* **Задания**:
A: Как в отрывке назван итальянский художник, прозванный Учелло?
B: Перепишите из отрывка фрагмент, начиная со слов «Первое — встреча» и далее вплоть до слов «Учелло — Птица!».

═════ Отрывок ═════

Стараясь не отвлекать внимание читателей от основной темы книги, я не писал здесь о Лондоне, как и раньше не писал о Париже, но, пролетая над долиной Луангвы — скупой и безжизненной, словно обойденной человеком, мысленно вернулся в Англию.
Три события произошли там в моей жизни, и я позволю себе перечислить их по порядку.
Первое — встреча с Учелло, которая произошла в Национальной галерее, а если точнее — с его знаменитой картиной «Битва при Сан-Романо», написанной в середине пятнадцатого столетия. Я долго сидел перед ней на потертом плюшевом диване и размышлял над словом «искусство». Оно в нашем языке и от «искусно», и от «искусственно». Искусная искусственность, так сказать, и удивительно, как еще пятьсот лет назад сумел столь точно понять и воплотить в своем творчестве этот принцип итальянский художник Паоло ди Доно, прозванный Учелло — Птица!
Птица до сих пор летит над миром, вызывая споры манерой писать нарочито условные фигуры, с нарочитой небрежностью располагая их на полотне почти без всякой осязаемой перспективы. Потом многие пытались зачеркнуть своеобразный опыт Учелло, пытались выбросить из искусства искусственность и искусно фотографировать действительность… И пошли великие непримиримые споры… А Птица все в полете…
Вторая, не менее волнующая встреча — встреча с кораблем «Дискавери» — черным, с навощенной желто-коричневой палубой кораблем, стоящим у набережной Темзы на вечном приколе. На нем знаменитый английский исследователь Антарктиды Роберт Фалькон Скотт совершил свое первое путешествие к берегам загадочного материка…
Но есть в Лондоне еще одно удивительное место, которое именуется Вестминстерским аббатством. Чем оно знаменито — известно почти всему миру: кроме того, что там обычно проходит коронация, там еще хоронят людей, которых англичане считают великими.

═════ Собранный материал ═════

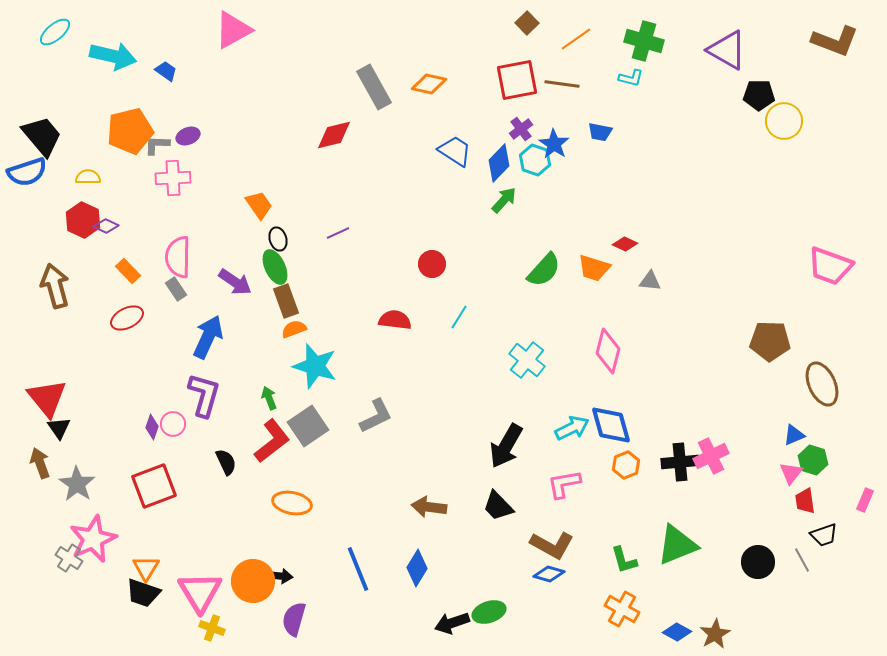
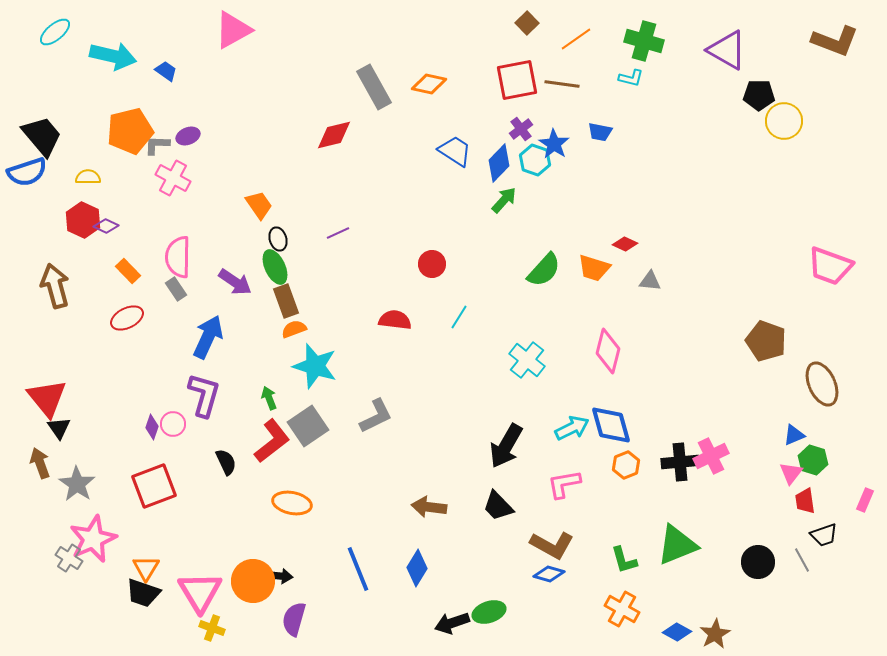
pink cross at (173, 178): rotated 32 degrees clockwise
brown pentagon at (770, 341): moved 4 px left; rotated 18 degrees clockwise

═════

* **Ответы к заданиям**:
A: Паоло ди Доно.

B:
Первое — встреча с Учелло, которая произошла в Национальной галерее, а если точнее — с его знаменитой картиной «Битва при Сан-Романо», написанной в середине пятнадцатого столетия. Я долго сидел перед ней на потертом плюшевом диване и размышлял над словом «искусство». Оно в нашем языке и от «искусно», и от «искусственно». Искусная искусственность, так сказать, и удивительно, как еще пятьсот лет назад сумел столь точно понять и воплотить в своем творчестве этот принцип итальянский художник Паоло ди Доно, прозванный Учелло — Птица!